Saturday, June 14, 2014

Debugging Elertus (and a general review)

Since no information on the hacking of the Elertus door/water sensor is available, I thought I'd share some basic information about the device.

The Elertus is a simple, but powerful, wifi alert sensor. It captures temperature, humidity, light, movement and optionally a door sensor or water sensor. It then sends an email/sms/push notification to your Android.

There's not much in the way of a custom Android app for this to tie in with IFTTT and the app itself is pretty basic. The device connects to Elertus every hour (or more frequent if movement is detected). The app connects to the Elertus server. The app never connects directly to the device, except during initial setup.

Using Wireshark to capture the packets, it looks to be a very basic POST to 108.166.81.152 with the following information:


device_type=1
posix_time=1402786108
email_id=test@test.com
mac_address=000680000000
alert_flags=
light=5
temp=301
humidity=50
battery=100
motion=1
int_contact=1
ext_contact=1
ext_temp=-1
fw_ver=4.0.1_EL_v7
debug=rssi:49


The device itself seems to be a very basic. The CPU is a Freescale Kinetis K (K10 48pin series) with the following specs:



Silicon - Rev 2.0
MC Partnumber - MK10DN512VLK10(R)
Superset - PK10DN512ZVLK10
CPU Frequency - 100MHz
Package - 80LQFP
Total Flash Memory - 512KB
Flash - 512KB
SRAM - 128KB




The Elertus device lacks in some basic areas:

  • No graphing
  • No "all clear" when the threshold for alert situation subsides
  • No IFTTT integration
  • Fixed hourly check-ins with no option to adjust
  • Battery powered only
  • Fixed external IP with information sent cleartext, unencrypted
  • No Android integrated features (widgets, nested api, deep links)
  • The alerts advise you of an alert, but not what the alert is.
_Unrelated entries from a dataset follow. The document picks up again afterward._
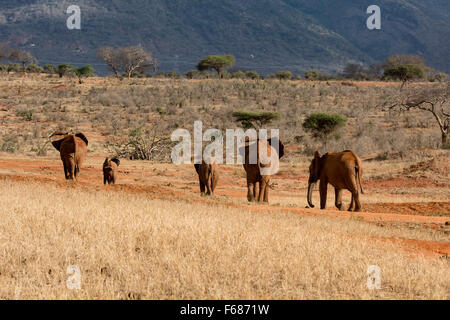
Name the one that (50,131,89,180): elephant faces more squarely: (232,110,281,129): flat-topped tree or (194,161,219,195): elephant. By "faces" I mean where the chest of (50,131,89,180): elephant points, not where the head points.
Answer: the flat-topped tree

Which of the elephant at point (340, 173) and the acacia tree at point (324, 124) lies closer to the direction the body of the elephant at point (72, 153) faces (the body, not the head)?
the acacia tree

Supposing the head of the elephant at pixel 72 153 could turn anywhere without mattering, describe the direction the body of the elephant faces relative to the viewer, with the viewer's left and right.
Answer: facing away from the viewer

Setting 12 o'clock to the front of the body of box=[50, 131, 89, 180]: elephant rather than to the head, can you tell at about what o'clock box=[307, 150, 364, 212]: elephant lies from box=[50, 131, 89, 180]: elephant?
box=[307, 150, 364, 212]: elephant is roughly at 4 o'clock from box=[50, 131, 89, 180]: elephant.

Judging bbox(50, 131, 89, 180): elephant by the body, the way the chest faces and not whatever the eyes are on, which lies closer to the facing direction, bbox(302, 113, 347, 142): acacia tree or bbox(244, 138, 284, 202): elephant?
the acacia tree

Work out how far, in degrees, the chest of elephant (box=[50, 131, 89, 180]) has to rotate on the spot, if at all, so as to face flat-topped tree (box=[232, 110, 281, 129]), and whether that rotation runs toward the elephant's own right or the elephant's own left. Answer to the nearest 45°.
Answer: approximately 45° to the elephant's own right

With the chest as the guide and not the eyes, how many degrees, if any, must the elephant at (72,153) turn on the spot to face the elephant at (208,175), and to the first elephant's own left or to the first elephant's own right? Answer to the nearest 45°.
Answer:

You have to open the app.
  • No way of updating the firmware, from what I've seen... but I could be wrong...
I've tackled the graphing issue by setting up a small VM with wireshark to continually monitor any traffic from the mac address to the external IP with a filter for the POST traffic. This in turn updates a very basic sql server with the temperature and humidity levels and displays this information on an internal webserver. While not ideal, this is the only way I can find to hack the Elertus to enable historical view. 

While I hope changes are made, I still think this was a good purchase. It does what I need, but can do more. Hopefully an update is in order.